The HVAC industry is not as simple as it may seem. While many jobs only require you to complete one degree to be eligible for employment, this is not the case with HVAC professionals. Having the aptitude and the desire to learn is not enough. Several states and many prospective employers will require you to be a certified HVAC technician to verify your qualifications for the job.
There’s no need to worry, however, because there are many courses where you can get HVAC certifications online. Although many of these are optional, they can help boost your chances of getting more job offers.
How To Become a Certified HVAC Technician
A high school diploma or the completion of a General Educational Development (GED) program is the minimum educational requirement for those aspiring to become an HVAC technician. However, many reputable companies lean towards those who completed higher education.

Given data —
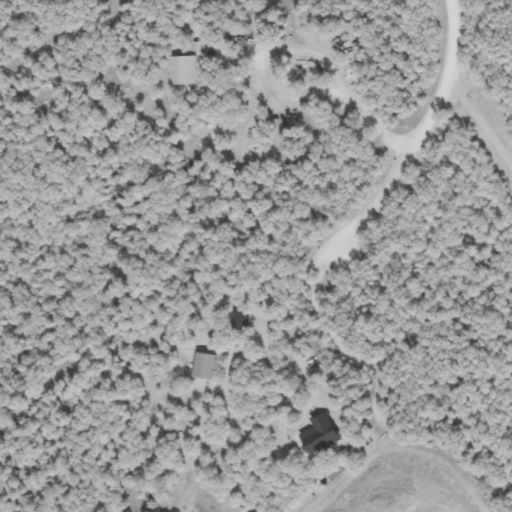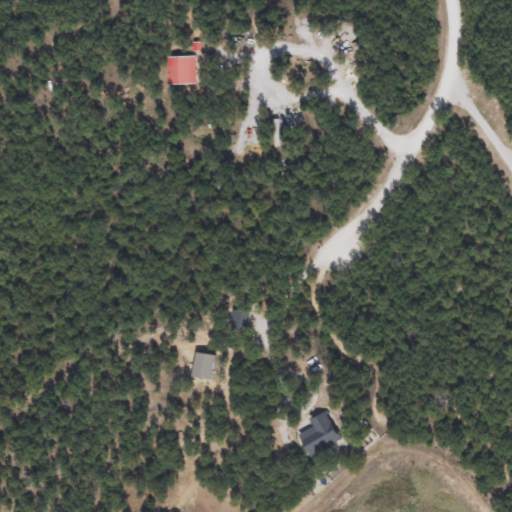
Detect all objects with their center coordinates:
road: (370, 127)
road: (479, 128)
road: (416, 135)
road: (511, 168)
road: (274, 315)
building: (238, 320)
building: (319, 434)
building: (319, 435)
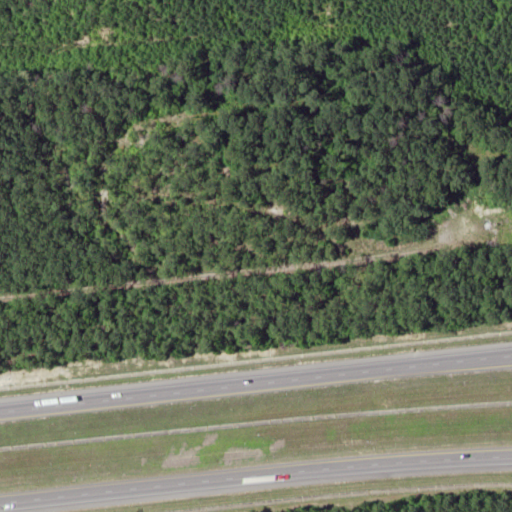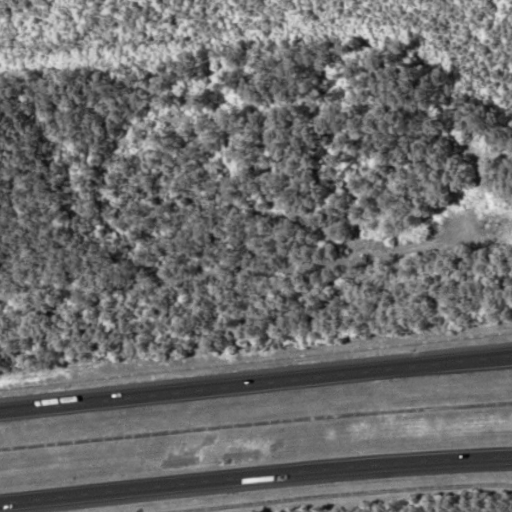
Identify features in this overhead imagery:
road: (256, 382)
road: (255, 470)
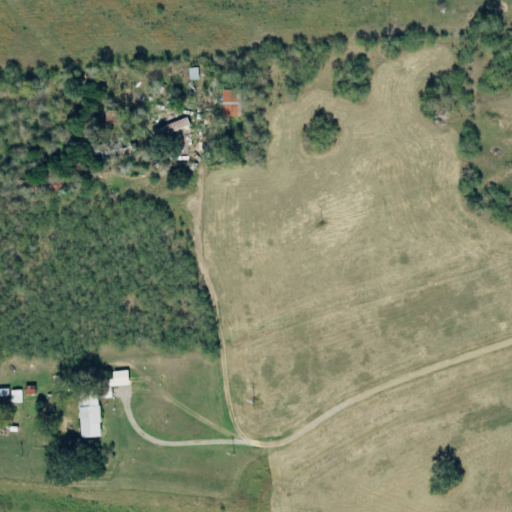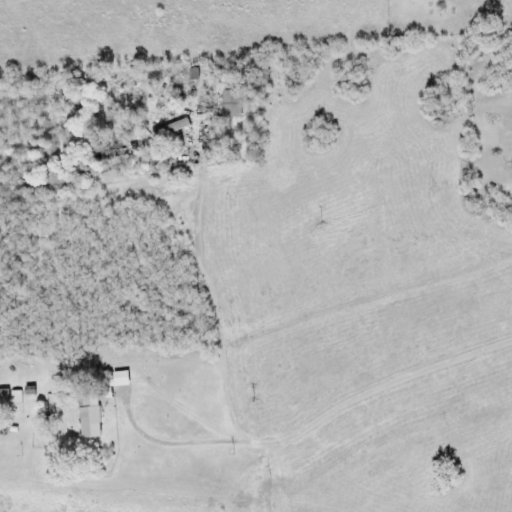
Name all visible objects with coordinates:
building: (233, 105)
road: (217, 371)
building: (114, 384)
building: (17, 397)
building: (91, 414)
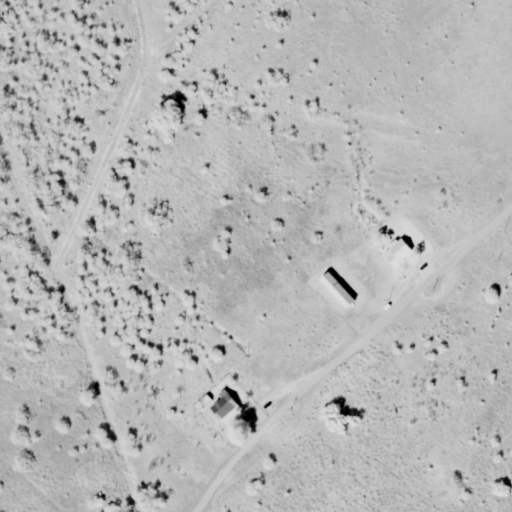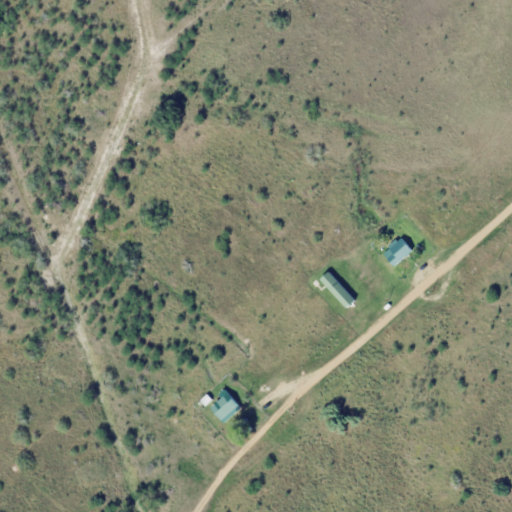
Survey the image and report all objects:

Set problem 1 — In the text on becoming an HVAC technician, what is the minimum educational requirement for those who aspire to the trade?
Set problem 2 — Revise the text on HVAC certification starting with "The HVAC industry" and going on through "more job offers.", putting "potential employers" in place of "prospective employers".
Set problem 3 — Carry the text on becoming a certified HVAC technician further, beginning after its final sentence.

Expected answer 1 — A high school diploma or the completion of a General Educational Development (GED) program.

Expected answer 2 —
The HVAC industry is not as simple as it may seem. While many jobs only require you to complete one degree to be eligible for employment, this is not the case with HVAC professionals. Having the aptitude and the desire to learn is not enough. Several states and many potential employers will require you to be a certified HVAC technician to verify your qualifications for the job.
There’s no need to worry, however, because there are many courses where you can get HVAC certifications online. Although many of these are optional, they can help boost your chances of getting more job offers.

Expected answer 3 —
From there, you could work on getting a certificate or an associate’s degree from an HVAC training program. These programs cover critical topics like system design, safety measures, installation, and ductwork. Completing these courses will allow you to work on different projects. An apprenticeship program is the fastest way to get HVAC certified and will open more exciting job opportunities for you. Apprentice programs typically take three to five years and usually provide graduates with exposure to various facets of HVAC repair and maintenance. Program completion qualifies you for an HVAC tech license, although this can vary per state as each has its own licensing requirements.
Types of HVAC Certifications
HVAC technicians usually receive their certifications only after they meet the requirements of the certifying organization. These include demonstrating technical knowledge, passing rigorous tests, and participating in professional and technical programs. The following are the standard industry-supported certifications that companies look for before hiring a prospective HVAC technician:
1. NATE Certification
NATE stands for North American Technician Excellence, a testing and accreditation organization that caters to the specific needs of HVAC technicians. A NATE Certificate is among the most respected and highly-recognized HVAC certifications. Although not a strict requirement for you to find work in the field, individuals who have obtained NATE certification are found to be more successful as technicians.
NATE covers a variety of knowledge-based exams, including oil heating, air conditioning, and gas furnaces. A technician must demonstrate a solid understanding of the subject matter and showcase technical and practical skills to gain NATE certification.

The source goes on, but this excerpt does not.